- **WHAT IS BEING ASKED**: Reproduce every one of the following rows word for word, keeping each line in its original order.

= = = = =

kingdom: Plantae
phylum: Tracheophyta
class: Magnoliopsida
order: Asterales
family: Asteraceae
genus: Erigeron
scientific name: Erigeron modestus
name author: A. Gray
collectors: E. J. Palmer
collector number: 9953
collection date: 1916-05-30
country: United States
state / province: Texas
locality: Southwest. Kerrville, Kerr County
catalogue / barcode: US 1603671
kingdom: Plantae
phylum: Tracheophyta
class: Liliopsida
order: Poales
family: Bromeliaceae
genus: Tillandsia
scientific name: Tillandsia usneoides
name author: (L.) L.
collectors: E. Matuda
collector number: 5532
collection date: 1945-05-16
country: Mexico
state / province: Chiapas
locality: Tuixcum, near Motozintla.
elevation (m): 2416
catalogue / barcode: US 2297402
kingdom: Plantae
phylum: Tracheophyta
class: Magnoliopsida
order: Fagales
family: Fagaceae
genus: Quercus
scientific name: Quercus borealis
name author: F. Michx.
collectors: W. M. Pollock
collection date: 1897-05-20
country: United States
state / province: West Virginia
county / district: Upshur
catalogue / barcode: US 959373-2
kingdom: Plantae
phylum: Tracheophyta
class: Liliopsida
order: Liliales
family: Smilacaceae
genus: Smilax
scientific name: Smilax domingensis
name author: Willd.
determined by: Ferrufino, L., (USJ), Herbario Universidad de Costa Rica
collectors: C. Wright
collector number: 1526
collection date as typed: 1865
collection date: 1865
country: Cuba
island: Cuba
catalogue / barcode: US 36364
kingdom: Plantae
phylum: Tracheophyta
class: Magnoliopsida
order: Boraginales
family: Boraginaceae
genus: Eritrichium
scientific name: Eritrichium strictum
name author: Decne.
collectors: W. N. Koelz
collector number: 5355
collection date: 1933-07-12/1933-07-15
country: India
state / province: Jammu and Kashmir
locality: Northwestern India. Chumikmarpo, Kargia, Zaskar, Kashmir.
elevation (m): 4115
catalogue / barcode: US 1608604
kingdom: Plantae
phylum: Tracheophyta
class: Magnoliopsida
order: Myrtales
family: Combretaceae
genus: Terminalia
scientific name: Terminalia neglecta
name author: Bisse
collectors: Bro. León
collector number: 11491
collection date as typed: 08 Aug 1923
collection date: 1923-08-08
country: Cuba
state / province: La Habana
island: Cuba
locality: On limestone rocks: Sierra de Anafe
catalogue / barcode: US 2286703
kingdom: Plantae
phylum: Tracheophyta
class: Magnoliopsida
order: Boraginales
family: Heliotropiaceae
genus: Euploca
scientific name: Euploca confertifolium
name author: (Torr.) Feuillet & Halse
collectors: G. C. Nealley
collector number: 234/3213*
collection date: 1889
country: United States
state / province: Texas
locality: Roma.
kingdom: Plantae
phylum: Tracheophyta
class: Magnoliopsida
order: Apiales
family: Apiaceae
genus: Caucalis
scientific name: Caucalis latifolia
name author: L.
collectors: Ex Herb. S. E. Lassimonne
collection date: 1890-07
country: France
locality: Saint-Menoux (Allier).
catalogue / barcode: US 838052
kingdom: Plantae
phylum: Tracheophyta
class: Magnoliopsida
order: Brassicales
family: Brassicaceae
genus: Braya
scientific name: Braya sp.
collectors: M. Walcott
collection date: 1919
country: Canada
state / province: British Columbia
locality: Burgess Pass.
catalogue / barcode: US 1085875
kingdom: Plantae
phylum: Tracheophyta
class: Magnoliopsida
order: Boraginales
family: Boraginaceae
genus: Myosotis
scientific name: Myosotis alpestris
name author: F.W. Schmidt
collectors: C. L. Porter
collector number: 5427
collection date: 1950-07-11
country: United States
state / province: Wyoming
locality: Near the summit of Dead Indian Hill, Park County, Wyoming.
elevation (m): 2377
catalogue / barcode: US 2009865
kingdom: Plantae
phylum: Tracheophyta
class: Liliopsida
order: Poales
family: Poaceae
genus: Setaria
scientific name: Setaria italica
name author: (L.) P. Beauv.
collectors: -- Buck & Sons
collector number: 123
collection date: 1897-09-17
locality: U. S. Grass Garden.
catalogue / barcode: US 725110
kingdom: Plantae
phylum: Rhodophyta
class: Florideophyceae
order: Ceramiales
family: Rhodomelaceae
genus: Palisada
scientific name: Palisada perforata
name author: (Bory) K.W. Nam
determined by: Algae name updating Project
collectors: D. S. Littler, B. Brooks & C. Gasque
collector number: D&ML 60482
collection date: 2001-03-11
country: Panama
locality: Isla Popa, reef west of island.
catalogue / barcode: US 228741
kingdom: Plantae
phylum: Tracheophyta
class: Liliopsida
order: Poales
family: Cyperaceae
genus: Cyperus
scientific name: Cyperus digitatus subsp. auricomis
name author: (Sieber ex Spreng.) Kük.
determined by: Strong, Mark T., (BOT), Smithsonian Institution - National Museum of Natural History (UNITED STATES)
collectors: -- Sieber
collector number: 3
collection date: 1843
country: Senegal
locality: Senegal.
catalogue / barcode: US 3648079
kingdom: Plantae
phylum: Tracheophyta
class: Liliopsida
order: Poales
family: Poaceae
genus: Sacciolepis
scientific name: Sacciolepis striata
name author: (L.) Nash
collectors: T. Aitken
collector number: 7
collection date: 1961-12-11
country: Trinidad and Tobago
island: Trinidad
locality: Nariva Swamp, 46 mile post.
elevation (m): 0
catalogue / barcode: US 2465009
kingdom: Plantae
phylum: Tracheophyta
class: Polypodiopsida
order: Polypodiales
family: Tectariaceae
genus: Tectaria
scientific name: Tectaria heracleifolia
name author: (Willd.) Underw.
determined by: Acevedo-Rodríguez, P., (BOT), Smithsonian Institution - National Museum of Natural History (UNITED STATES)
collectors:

= = = = =

- **SOLUTION TO THIS TASK**:
kingdom: Plantae
phylum: Tracheophyta
class: Magnoliopsida
order: Asterales
family: Asteraceae
genus: Erigeron
scientific name: Erigeron modestus
name author: A. Gray
collectors: E. J. Palmer
collector number: 9953
collection date: 1916-05-30
country: United States
state / province: Texas
locality: Southwest. Kerrville, Kerr County
catalogue / barcode: US 1603671
kingdom: Plantae
phylum: Tracheophyta
class: Liliopsida
order: Poales
family: Bromeliaceae
genus: Tillandsia
scientific name: Tillandsia usneoides
name author: (L.) L.
collectors: E. Matuda
collector number: 5532
collection date: 1945-05-16
country: Mexico
state / province: Chiapas
locality: Tuixcum, near Motozintla.
elevation (m): 2416
catalogue / barcode: US 2297402
kingdom: Plantae
phylum: Tracheophyta
class: Magnoliopsida
order: Fagales
family: Fagaceae
genus: Quercus
scientific name: Quercus borealis
name author: F. Michx.
collectors: W. M. Pollock
collection date: 1897-05-20
country: United States
state / province: West Virginia
county / district: Upshur
catalogue / barcode: US 959373-2
kingdom: Plantae
phylum: Tracheophyta
class: Liliopsida
order: Liliales
family: Smilacaceae
genus: Smilax
scientific name: Smilax domingensis
name author: Willd.
determined by: Ferrufino, L., (USJ), Herbario Universidad de Costa Rica
collectors: C. Wright
collector number: 1526
collection date as typed: 1865
collection date: 1865
country: Cuba
island: Cuba
catalogue / barcode: US 36364
kingdom: Plantae
phylum: Tracheophyta
class: Magnoliopsida
order: Boraginales
family: Boraginaceae
genus: Eritrichium
scientific name: Eritrichium strictum
name author: Decne.
collectors: W. N. Koelz
collector number: 5355
collection date: 1933-07-12/1933-07-15
country: India
state / province: Jammu and Kashmir
locality: Northwestern India. Chumikmarpo, Kargia, Zaskar, Kashmir.
elevation (m): 4115
catalogue / barcode: US 1608604
kingdom: Plantae
phylum: Tracheophyta
class: Magnoliopsida
order: Myrtales
family: Combretaceae
genus: Terminalia
scientific name: Terminalia neglecta
name author: Bisse
collectors: Bro. León
collector number: 11491
collection date as typed: 08 Aug 1923
collection date: 1923-08-08
country: Cuba
state / province: La Habana
island: Cuba
locality: On limestone rocks: Sierra de Anafe
catalogue / barcode: US 2286703
kingdom: Plantae
phylum: Tracheophyta
class: Magnoliopsida
order: Boraginales
family: Heliotropiaceae
genus: Euploca
scientific name: Euploca confertifolium
name author: (Torr.) Feuillet & Halse
collectors: G. C. Nealley
collector number: 234/3213*
collection date: 1889
country: United States
state / province: Texas
locality: Roma.
kingdom: Plantae
phylum: Tracheophyta
class: Magnoliopsida
order: Apiales
family: Apiaceae
genus: Caucalis
scientific name: Caucalis latifolia
name author: L.
collectors: Ex Herb. S. E. Lassimonne
collection date: 1890-07
country: France
locality: Saint-Menoux (Allier).
catalogue / barcode: US 838052
kingdom: Plantae
phylum: Tracheophyta
class: Magnoliopsida
order: Brassicales
family: Brassicaceae
genus: Braya
scientific name: Braya sp.
collectors: M. Walcott
collection date: 1919
country: Canada
state / province: British Columbia
locality: Burgess Pass.
catalogue / barcode: US 1085875
kingdom: Plantae
phylum: Tracheophyta
class: Magnoliopsida
order: Boraginales
family: Boraginaceae
genus: Myosotis
scientific name: Myosotis alpestris
name author: F.W. Schmidt
collectors: C. L. Porter
collector number: 5427
collection date: 1950-07-11
country: United States
state / province: Wyoming
locality: Near the summit of Dead Indian Hill, Park County, Wyoming.
elevation (m): 2377
catalogue / barcode: US 2009865
kingdom: Plantae
phylum: Tracheophyta
class: Liliopsida
order: Poales
family: Poaceae
genus: Setaria
scientific name: Setaria italica
name author: (L.) P. Beauv.
collectors: -- Buck & Sons
collector number: 123
collection date: 1897-09-17
locality: U. S. Grass Garden.
catalogue / barcode: US 725110
kingdom: Plantae
phylum: Rhodophyta
class: Florideophyceae
order: Ceramiales
family: Rhodomelaceae
genus: Palisada
scientific name: Palisada perforata
name author: (Bory) K.W. Nam
determined by: Algae name updating Project
collectors: D. S. Littler, B. Brooks & C. Gasque
collector number: D&ML 60482
collection date: 2001-03-11
country: Panama
locality: Isla Popa, reef west of island.
catalogue / barcode: US 228741
kingdom: Plantae
phylum: Tracheophyta
class: Liliopsida
order: Poales
family: Cyperaceae
genus: Cyperus
scientific name: Cyperus digitatus subsp. auricomis
name author: (Sieber ex Spreng.) Kük.
determined by: Strong, Mark T., (BOT), Smithsonian Institution - National Museum of Natural History (UNITED STATES)
collectors: -- Sieber
collector number: 3
collection date: 1843
country: Senegal
locality: Senegal.
catalogue / barcode: US 3648079
kingdom: Plantae
phylum: Tracheophyta
class: Liliopsida
order: Poales
family: Poaceae
genus: Sacciolepis
scientific name: Sacciolepis striata
name author: (L.) Nash
collectors: T. Aitken
collector number: 7
collection date: 1961-12-11
country: Trinidad and Tobago
island: Trinidad
locality: Nariva Swamp, 46 mile post.
elevation (m): 0
catalogue / barcode: US 2465009
kingdom: Plantae
phylum: Tracheophyta
class: Polypodiopsida
order: Polypodiales
family: Tectariaceae
genus: Tectaria
scientific name: Tectaria heracleifolia
name author: (Willd.) Underw.
determined by: Acevedo-Rodríguez, P., (BOT), Smithsonian Institution - National Museum of Natural History (UNITED STATES)
collectors:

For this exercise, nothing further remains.